Target’s ESG report proudly highlights its endorsement of the LGBTQ movement through the hiring of diverse suppliers. However, controversy surrounds the retail giant as conservatives launch a boycott in response to their questionable moves regarding a “Pride Month” collection.
Conservative activists are up in arms after Target marketed a female swimsuit as “tuck-friendly” and with “extra crotch coverage.” Furthermore, the company hired an artist known for creating Satanic items to design various pieces for their collection. Target’s sustainability report boasts about sourcing 59% of their “Pride Month” items from “LGBTQIA+ creators and brands” and emphasizes their commitment to women, BIPOC, LGBTQIA+, veterans, and people with disabilities.
The company prides itself on building relationships with such suppliers through national business groups, including the National Minority Supplier Development Council and National LGBT Chamber of Commerce. Their efforts have gained recognition, with Target ranking fourth in the list of “Top Companies for LGBTQ Employees” by DiversityInc.
However, Target faced intense backlash when it was revealed that the artist they hired, Erik Carnell, sells items featuring the LGBTQ movement alongside Satanic imagery. Despite claims that Satan is merely a symbol of passion and love, the controversial association left many conservatives outraged.

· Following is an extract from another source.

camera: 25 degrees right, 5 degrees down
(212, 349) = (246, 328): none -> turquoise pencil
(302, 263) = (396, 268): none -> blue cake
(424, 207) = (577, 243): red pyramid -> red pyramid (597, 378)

Target’s embrace of the ESG movement, which prioritizes political and social causes, has garnered skepticism. Critics argue that such a focus detracts from profitability. Yet, Target’s CEO, Brian Cornell, insists that diversity, inclusion, and equity have contributed to their growth and engagement with both employees and customers.
This controversy echoes similar cautionary tales, such as Anheuser-Busch’s declining sales after their association with a self-described transgender influencer. As businesses prioritize ESG practices, the question remains whether they are truly focused on profitability or are simply using social causes as a distraction.